DATA FOR REVIEW:
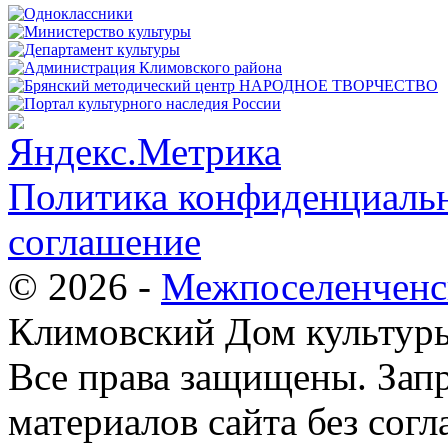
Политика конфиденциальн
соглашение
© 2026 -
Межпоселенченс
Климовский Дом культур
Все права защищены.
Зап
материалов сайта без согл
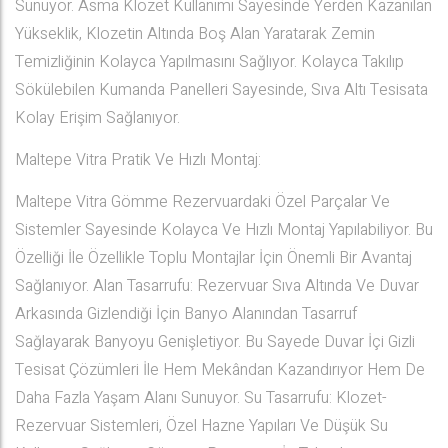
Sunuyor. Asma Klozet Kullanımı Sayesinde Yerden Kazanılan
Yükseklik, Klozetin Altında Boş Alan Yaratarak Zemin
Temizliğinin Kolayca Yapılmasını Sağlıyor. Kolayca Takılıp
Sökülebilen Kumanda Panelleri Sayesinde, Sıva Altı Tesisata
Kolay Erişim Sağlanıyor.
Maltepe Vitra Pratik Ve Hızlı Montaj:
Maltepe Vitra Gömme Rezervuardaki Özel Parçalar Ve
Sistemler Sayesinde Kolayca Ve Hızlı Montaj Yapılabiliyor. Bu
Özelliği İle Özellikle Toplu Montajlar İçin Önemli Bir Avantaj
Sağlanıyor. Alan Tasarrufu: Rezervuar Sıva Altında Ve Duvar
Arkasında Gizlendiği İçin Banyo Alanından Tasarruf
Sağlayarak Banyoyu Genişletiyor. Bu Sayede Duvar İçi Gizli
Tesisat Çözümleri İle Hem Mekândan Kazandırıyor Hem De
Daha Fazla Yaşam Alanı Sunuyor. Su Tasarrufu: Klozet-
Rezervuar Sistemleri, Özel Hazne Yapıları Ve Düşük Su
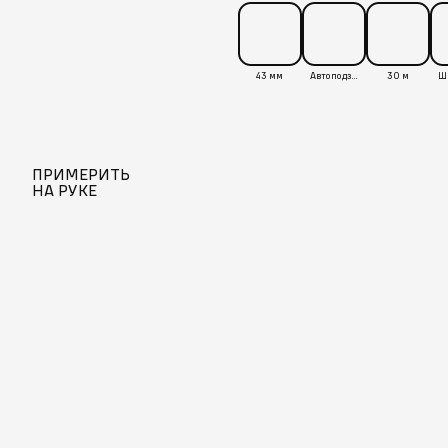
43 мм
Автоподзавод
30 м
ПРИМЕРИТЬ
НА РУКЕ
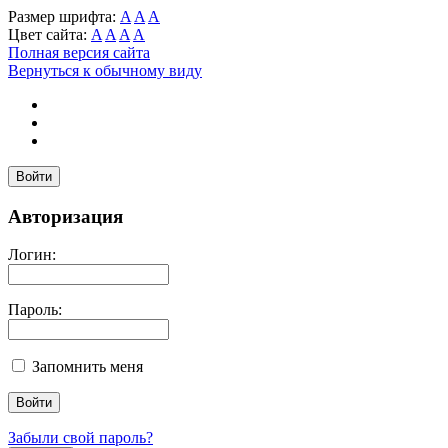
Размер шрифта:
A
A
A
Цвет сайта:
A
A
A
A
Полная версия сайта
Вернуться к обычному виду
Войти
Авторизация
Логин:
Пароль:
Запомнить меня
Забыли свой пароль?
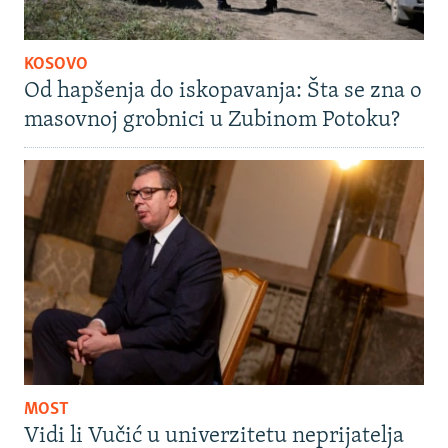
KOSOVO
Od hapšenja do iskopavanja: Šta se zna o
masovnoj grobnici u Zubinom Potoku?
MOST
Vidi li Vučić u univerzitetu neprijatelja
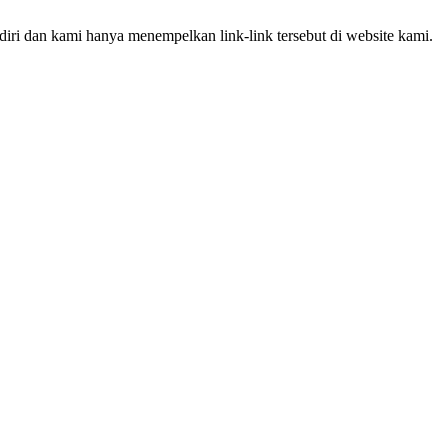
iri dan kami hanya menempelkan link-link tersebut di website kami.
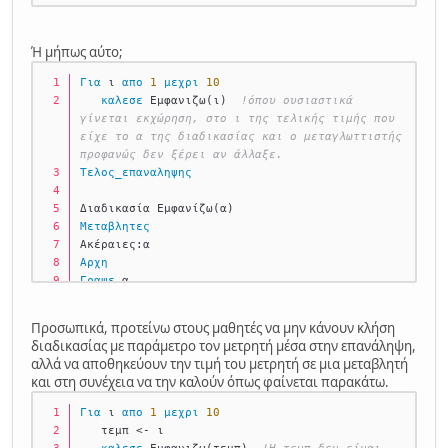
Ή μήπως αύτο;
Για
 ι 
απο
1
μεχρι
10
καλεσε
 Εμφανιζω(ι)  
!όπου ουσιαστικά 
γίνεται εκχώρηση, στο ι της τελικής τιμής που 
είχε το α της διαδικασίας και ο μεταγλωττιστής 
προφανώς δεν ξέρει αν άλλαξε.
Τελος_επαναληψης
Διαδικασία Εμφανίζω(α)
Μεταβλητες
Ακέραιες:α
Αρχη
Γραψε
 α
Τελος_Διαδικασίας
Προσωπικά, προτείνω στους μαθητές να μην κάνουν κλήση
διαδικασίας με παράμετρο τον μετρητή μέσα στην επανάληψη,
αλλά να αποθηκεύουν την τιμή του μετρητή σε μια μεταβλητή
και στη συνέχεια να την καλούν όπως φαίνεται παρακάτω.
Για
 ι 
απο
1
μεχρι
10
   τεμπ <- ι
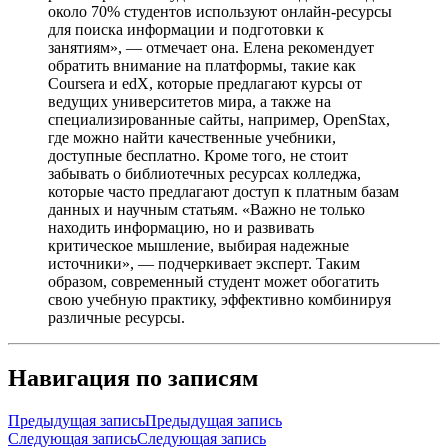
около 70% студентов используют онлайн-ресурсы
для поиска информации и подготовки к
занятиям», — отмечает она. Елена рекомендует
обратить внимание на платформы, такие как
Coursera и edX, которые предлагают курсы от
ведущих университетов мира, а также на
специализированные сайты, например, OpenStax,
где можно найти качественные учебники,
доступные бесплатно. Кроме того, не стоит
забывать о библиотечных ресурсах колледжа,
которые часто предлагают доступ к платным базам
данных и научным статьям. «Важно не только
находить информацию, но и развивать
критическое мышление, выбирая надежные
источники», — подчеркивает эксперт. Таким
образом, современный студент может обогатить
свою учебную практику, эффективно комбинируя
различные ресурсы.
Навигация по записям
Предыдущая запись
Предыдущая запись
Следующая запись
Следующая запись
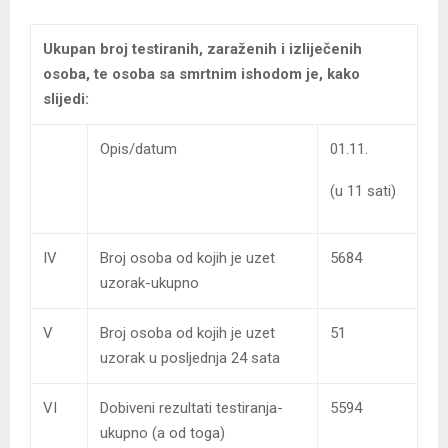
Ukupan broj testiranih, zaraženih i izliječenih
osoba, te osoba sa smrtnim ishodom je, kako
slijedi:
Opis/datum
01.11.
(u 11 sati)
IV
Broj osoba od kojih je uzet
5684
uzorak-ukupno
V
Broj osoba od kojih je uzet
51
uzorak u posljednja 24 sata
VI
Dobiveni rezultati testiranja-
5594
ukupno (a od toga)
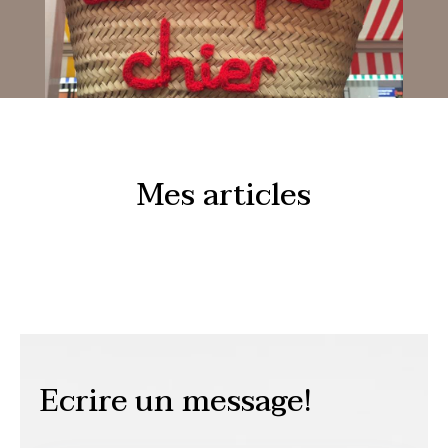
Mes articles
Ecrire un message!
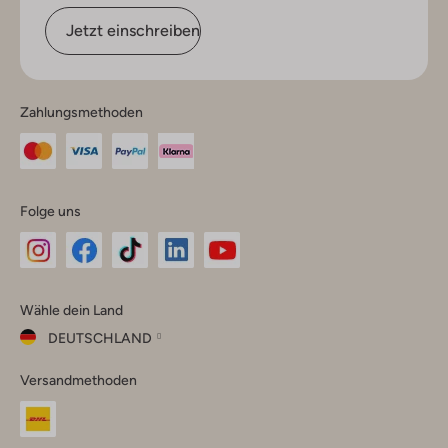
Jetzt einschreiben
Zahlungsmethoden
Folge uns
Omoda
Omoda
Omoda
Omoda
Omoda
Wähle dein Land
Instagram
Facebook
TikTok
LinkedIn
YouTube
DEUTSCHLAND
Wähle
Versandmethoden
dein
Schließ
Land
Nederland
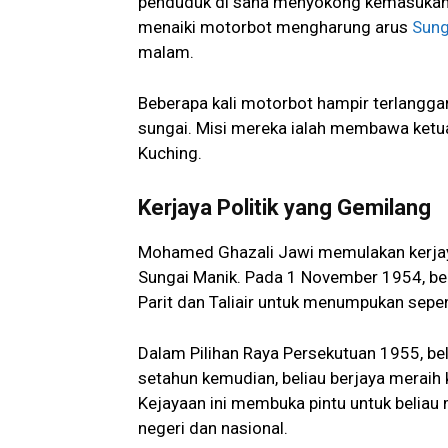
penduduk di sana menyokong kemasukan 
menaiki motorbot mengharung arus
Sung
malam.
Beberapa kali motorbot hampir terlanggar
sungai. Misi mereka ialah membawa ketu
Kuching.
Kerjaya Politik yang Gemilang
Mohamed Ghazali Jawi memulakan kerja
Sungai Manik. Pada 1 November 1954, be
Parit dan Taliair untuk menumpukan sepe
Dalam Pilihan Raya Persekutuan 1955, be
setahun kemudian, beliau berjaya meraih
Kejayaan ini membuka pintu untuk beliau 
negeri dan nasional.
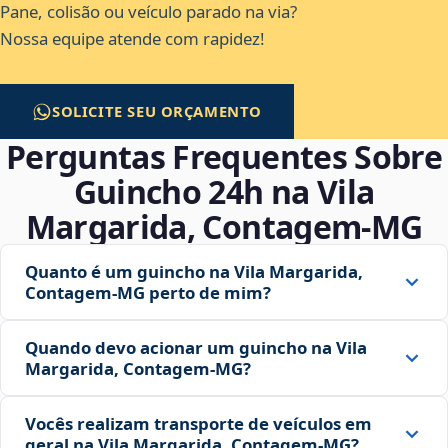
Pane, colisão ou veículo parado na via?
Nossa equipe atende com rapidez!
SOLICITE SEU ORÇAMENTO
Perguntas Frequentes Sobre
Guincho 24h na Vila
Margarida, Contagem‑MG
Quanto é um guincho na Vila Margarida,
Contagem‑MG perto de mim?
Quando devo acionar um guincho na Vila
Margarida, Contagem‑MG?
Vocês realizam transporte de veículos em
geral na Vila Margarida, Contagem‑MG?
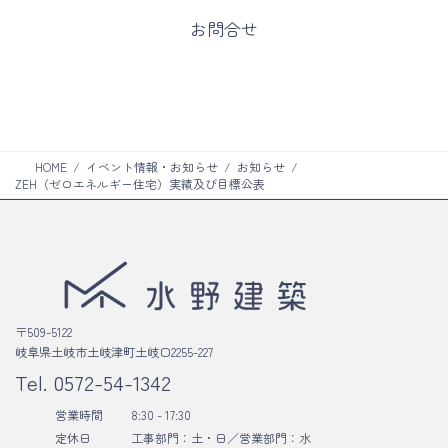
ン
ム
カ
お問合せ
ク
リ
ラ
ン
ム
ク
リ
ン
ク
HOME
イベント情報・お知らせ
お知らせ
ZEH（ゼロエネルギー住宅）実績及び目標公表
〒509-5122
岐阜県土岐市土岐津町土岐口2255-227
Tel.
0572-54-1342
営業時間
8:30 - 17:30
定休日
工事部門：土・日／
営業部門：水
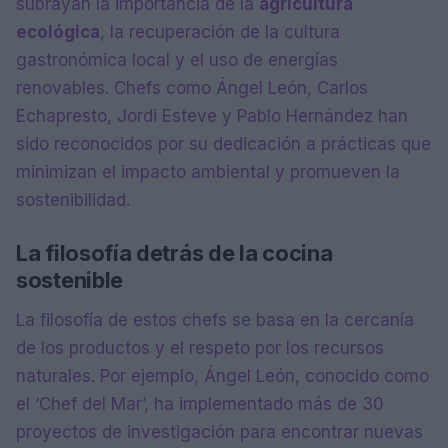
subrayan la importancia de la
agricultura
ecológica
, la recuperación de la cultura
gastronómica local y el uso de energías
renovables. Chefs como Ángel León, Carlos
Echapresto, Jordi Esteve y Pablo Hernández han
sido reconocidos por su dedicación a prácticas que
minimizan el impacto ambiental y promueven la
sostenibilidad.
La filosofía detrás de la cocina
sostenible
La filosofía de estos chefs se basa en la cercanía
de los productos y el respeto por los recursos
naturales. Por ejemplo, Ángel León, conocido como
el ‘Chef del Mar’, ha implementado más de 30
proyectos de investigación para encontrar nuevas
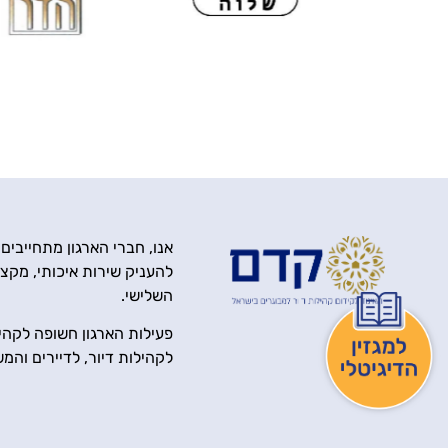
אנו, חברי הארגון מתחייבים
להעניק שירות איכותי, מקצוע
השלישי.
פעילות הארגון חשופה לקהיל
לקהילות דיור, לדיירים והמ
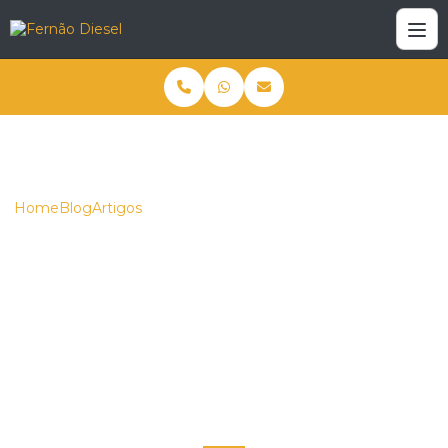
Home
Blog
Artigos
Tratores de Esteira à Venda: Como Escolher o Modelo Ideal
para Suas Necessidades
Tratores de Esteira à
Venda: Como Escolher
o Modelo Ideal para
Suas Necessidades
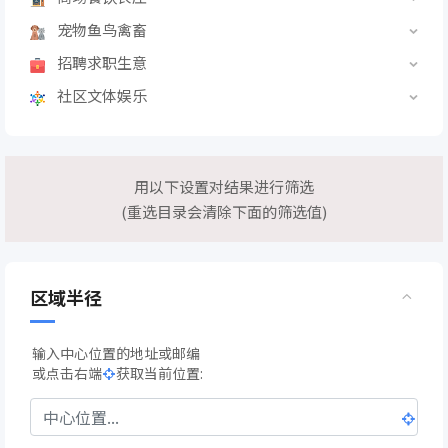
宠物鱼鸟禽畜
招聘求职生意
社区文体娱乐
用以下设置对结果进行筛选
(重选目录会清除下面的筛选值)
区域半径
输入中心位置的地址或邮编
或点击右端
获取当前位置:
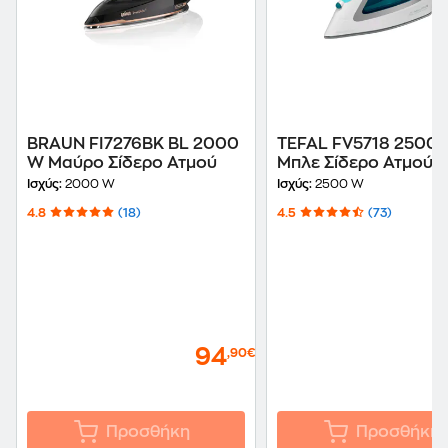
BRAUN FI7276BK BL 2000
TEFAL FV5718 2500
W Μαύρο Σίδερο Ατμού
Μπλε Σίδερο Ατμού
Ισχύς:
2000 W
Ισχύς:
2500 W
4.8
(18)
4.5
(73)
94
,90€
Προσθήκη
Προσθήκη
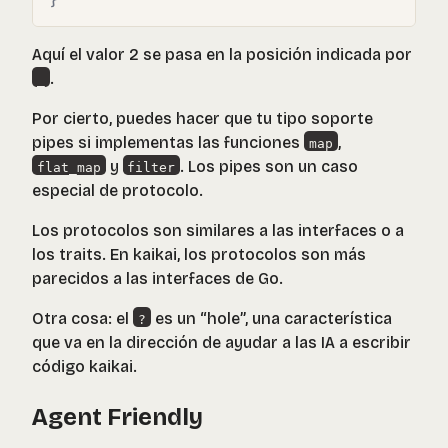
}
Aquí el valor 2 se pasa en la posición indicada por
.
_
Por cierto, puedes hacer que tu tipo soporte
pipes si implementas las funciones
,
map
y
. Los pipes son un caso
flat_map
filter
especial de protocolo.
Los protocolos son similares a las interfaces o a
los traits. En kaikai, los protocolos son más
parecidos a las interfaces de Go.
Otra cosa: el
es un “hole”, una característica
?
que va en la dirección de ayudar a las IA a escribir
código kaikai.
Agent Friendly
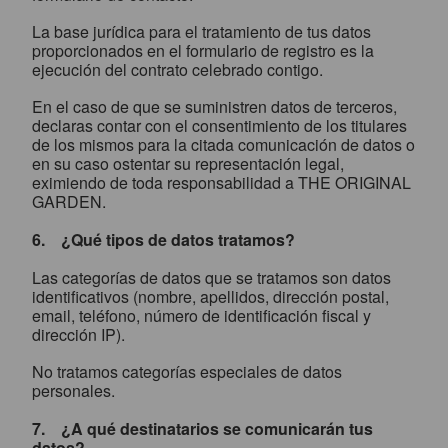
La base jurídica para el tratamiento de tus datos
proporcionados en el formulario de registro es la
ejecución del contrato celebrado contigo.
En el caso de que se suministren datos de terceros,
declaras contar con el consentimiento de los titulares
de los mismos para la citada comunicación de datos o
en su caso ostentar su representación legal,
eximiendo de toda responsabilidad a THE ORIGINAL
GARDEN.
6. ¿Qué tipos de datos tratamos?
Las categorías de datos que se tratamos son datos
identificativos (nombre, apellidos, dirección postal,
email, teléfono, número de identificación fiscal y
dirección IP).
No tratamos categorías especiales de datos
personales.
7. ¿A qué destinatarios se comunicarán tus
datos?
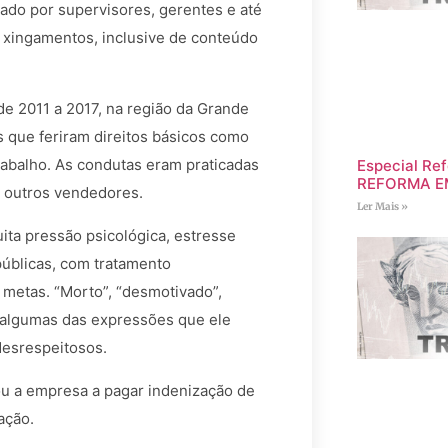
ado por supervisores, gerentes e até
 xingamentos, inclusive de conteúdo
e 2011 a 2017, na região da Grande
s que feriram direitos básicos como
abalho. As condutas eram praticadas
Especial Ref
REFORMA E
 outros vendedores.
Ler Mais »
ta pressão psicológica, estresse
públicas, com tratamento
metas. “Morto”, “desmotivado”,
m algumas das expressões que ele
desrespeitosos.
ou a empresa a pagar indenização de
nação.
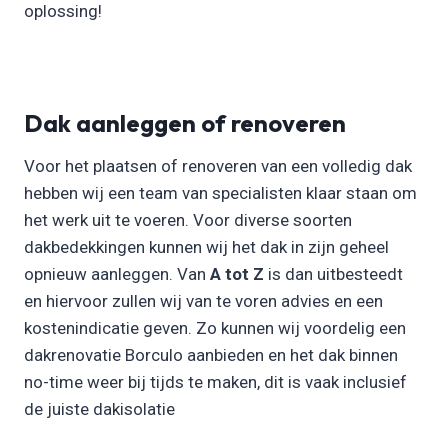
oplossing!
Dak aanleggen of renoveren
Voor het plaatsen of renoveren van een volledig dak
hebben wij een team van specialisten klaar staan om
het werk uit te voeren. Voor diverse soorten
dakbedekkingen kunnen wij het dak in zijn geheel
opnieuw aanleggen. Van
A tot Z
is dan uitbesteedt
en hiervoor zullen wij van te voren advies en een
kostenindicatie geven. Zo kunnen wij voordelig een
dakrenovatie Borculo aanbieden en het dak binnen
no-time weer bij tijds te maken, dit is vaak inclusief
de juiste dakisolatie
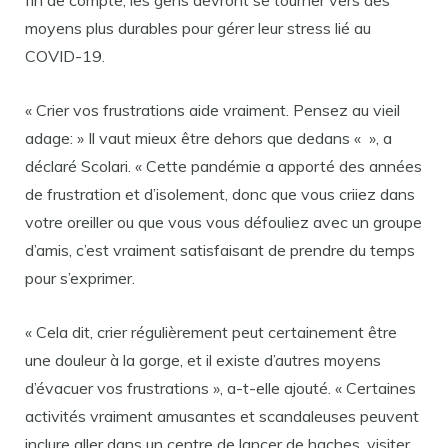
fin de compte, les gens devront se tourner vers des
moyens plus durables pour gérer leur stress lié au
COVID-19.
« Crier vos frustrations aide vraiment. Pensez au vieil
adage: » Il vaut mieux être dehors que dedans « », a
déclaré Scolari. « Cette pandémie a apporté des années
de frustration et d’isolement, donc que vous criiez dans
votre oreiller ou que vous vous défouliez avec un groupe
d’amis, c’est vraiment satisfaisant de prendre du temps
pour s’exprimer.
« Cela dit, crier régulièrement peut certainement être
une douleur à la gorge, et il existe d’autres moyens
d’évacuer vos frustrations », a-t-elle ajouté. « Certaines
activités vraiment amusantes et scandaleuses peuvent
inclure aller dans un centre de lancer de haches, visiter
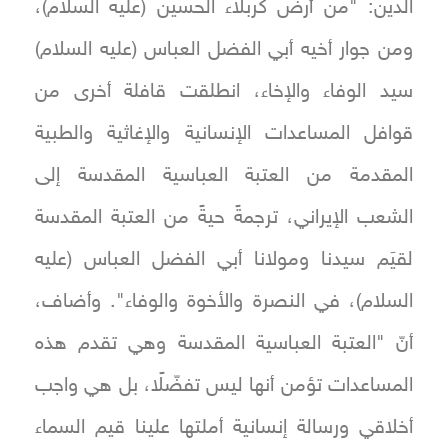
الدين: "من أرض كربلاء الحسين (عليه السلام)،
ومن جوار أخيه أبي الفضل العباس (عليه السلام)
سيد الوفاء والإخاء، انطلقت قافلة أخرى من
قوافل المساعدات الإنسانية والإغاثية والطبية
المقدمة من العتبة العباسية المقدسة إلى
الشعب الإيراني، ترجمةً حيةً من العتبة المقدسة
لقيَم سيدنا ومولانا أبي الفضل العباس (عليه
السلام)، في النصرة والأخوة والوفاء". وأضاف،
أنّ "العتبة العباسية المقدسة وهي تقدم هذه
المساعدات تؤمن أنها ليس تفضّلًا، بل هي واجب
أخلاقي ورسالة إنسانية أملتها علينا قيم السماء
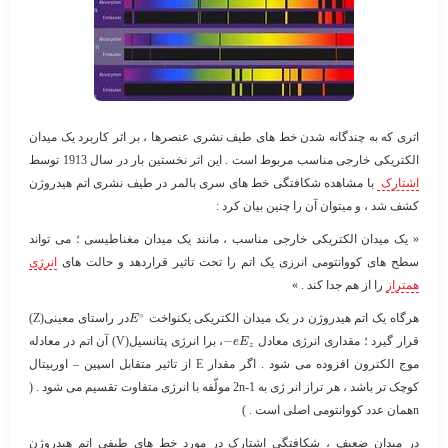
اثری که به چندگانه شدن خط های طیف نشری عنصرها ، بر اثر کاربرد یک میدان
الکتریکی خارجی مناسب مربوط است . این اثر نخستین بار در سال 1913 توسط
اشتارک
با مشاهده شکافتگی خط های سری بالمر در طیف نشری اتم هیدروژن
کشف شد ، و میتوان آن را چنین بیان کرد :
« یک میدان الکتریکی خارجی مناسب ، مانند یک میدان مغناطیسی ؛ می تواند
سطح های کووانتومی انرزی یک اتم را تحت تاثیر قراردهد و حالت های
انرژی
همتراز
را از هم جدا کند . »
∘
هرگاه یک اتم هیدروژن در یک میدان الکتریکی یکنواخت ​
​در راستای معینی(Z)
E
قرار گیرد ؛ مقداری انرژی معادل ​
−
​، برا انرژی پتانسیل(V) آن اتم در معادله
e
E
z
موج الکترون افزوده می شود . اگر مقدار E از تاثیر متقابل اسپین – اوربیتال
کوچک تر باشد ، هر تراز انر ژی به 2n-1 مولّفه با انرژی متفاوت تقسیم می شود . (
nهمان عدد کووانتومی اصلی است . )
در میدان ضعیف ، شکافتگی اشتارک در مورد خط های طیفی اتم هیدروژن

PROBLEM DESCRIPTION:
Whenever a line above contains "المساعدات", copy that line.

EXPECTED ANSWER:
قوافل المساعدات الإنسانية والإغاثية والطبية
المساعدات تؤمن أنها ليس تفضّلًا، بل هي واجب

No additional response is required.